"Regionaler Entwicklungsverband Industrieviertel" vorgestellt

Vor allem in kleinräumiger Zusammenarbeit bieten sich Chancen

St.Pölten (NLK) - Die Obmänner des "Regionalen Entwicklungsverbandes Industrieviertel", Landtagsabgeordneter Karl Pietsch (Wiener Neustadt) und Bundesrat Hans Ledolter (Reichenau an der Rax), stellten heute in Wiener Neustadt den Verband nach seiner Umstrukturierung vor. Gleichzeitig wurde der neue Geschäftsführer und Regionalmanager im Industrieviertel, Diplomingenieur Andreas Weiß, präsentiert, der seit Oktober 2000 auf operativer Ebene daran mitwirkt, dass der Verband sich als eine Einheit für das ganze Viertel empfindet.

1996 unter anderem Namen gegründet, nützten die Verbandsorgane vor allem in der kleinräumigen Zusammenarbeit die Chancen, dass sich die Region mit den Bezirken Neunkirchen, Wiener Neustadt, Baden, Mödling, Bruck an der Leitha und der Gerichtsbezirk Schwechat erfolgreich weiterentwickelt. Vor allem Leader+, eine EU-Förderung für innovative Kleinregionen, ist hier besonders wichtig.

AUFGABEN BEARBEITEN:
[A] Zitieren Sie wörtlich aus der Meldung zum Entwicklungsverband: Beginnen Sie bei den Worten "Vor allem in kleinräumiger" und hören Sie nach "ganze Viertel empfindet." auf.
[B] Seit wann wirkt Andreas Weiß laut der Meldung zum Entwicklungsverband auf operativer Ebene mit?
[C] Welche Bezirke nennt die Meldung zum Entwicklungsverband als Teil der Region, den Gerichtsbezirk ausgenommen?

VORLIEGENDE DATENSÄTZE:
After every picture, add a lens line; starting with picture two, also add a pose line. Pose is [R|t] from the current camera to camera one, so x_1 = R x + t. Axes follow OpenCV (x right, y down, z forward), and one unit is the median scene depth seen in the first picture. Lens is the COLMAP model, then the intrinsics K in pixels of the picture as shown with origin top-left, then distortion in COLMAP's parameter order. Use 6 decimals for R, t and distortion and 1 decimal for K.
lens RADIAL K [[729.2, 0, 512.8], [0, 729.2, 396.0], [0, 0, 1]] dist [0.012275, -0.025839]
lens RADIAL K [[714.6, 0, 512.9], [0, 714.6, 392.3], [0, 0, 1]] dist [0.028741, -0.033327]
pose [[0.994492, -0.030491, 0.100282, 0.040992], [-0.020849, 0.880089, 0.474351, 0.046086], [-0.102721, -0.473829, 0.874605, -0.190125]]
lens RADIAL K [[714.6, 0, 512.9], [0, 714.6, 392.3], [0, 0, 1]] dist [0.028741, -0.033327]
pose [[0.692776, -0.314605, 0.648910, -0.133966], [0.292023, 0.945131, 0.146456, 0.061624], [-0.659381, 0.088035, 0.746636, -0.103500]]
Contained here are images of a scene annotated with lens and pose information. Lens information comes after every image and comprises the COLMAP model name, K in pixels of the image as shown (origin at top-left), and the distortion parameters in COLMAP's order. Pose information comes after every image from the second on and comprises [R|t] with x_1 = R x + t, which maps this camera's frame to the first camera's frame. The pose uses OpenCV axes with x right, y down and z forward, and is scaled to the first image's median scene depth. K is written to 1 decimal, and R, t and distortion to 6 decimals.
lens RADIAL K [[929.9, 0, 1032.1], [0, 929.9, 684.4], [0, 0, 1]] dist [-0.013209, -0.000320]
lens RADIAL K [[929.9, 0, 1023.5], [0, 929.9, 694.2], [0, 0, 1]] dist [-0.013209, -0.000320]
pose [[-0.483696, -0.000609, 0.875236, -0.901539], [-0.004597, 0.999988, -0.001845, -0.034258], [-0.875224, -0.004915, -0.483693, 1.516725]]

LÖSUNGEN:
[A]
Vor allem in kleinräumiger Zusammenarbeit bieten sich Chancen

St.Pölten (NLK) - Die Obmänner des "Regionalen Entwicklungsverbandes Industrieviertel", Landtagsabgeordneter Karl Pietsch (Wiener Neustadt) und Bundesrat Hans Ledolter (Reichenau an der Rax), stellten heute in Wiener Neustadt den Verband nach seiner Umstrukturierung vor. Gleichzeitig wurde der neue Geschäftsführer und Regionalmanager im Industrieviertel, Diplomingenieur Andreas Weiß, präsentiert, der seit Oktober 2000 auf operativer Ebene daran mitwirkt, dass der Verband sich als eine Einheit für das ganze Viertel empfindet.

[B] Seit Oktober 2000.

[C] Neunkirchen, Wiener Neustadt, Baden, Mödling, Bruck an der Leitha